AID4GREENEST researchers have presented new research that strengthens the scientific foundations behind reliable, uncertainty-aware modelling, a key pillar for AI-driven innovation in sustainable industry.
The research: “A Framework for the Bayesian Calibration of Complex and Data-Scarce Models in Applied Sciences,” (currently available as a Preprint on arXiv) from Prof. Ignacio Romero and Dr. Christina Schenk at IMDEA Materials Institute, presents a comprehensive review and practical implementation of Bayesian calibration based on the well-established Kennedy-O’Hagan (KOH) framework.
This approach is widely recognised for its ability to combine simulation models and experimental data while rigorously quantifying uncertainty and accounting for model discrepancies.

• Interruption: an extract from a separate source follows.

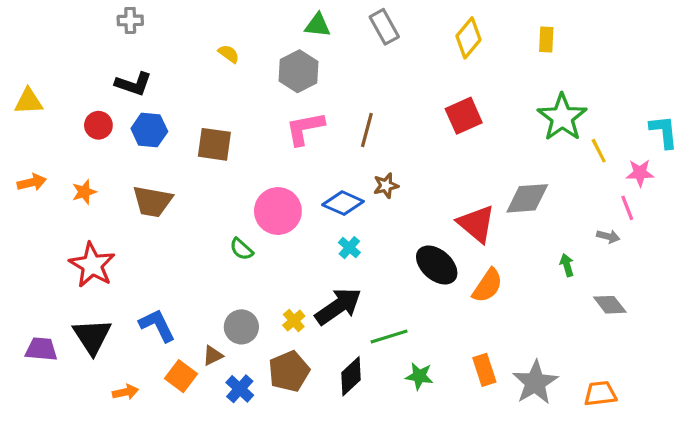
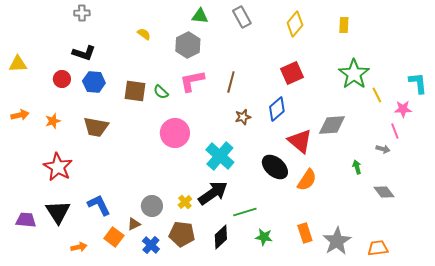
blue diamond: (343, 203) -> (277, 109), moved, turned -65
cyan cross: (349, 248) -> (220, 156), size x2.0
green semicircle: (241, 249) -> (161, 92), moved
brown pentagon: (289, 371) -> (182, 234), turned 30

For AID4GREENEST, this topic is especially relevant given the project’s focus on developing AI-supported modelling and rapid characterisation tools for greener steel production and manufacturing processes, where simulations are often computationally expensive and experimental data are limited.
Under these conditions, robust calibration and transparent uncertainty estimation are essential to ensure that predictive models can be trusted in research and industrial decision-making.
The publication also highlights the implementation and use of ACBICI (A Configurable BayesIan Calibration and Inference Package), an open-source Python library designed to translate the Bayesian calibration framework into a practical and extensible workflow.
The framework supports both single- and multi-output calibration, enabling simultaneous inference across several interrelated model outputs, a frequent requirement in complex materials and process simulations. It integrates advanced Bayesian inference algorithms, posterior approximation methods, Gaussian process–based prediction, and sensitivity analysis into a unified and largely automated pipeline.
This makes it possible to perform scalable, interpretable, and sample-efficient inference even in data-scarce scenarios.
A further contribution of the study is a consolidated set of practical recommendations for conducting reliable Bayesian calibration. These guidelines, derived from both theoretical insight and implementation experience, help users apply rigorous methods without unnecessary complexity.
This work from AID4GREENEST researchers Prof. Romero and Dr. Schenk lowers the barrier to adopting sophisticated calibration strategies. In doing so, it directly supports the project’s mission to combine AI, simulations, and experimental data in a scientifically robust way, accelerating the development of more sustainable materials and industrial technologies.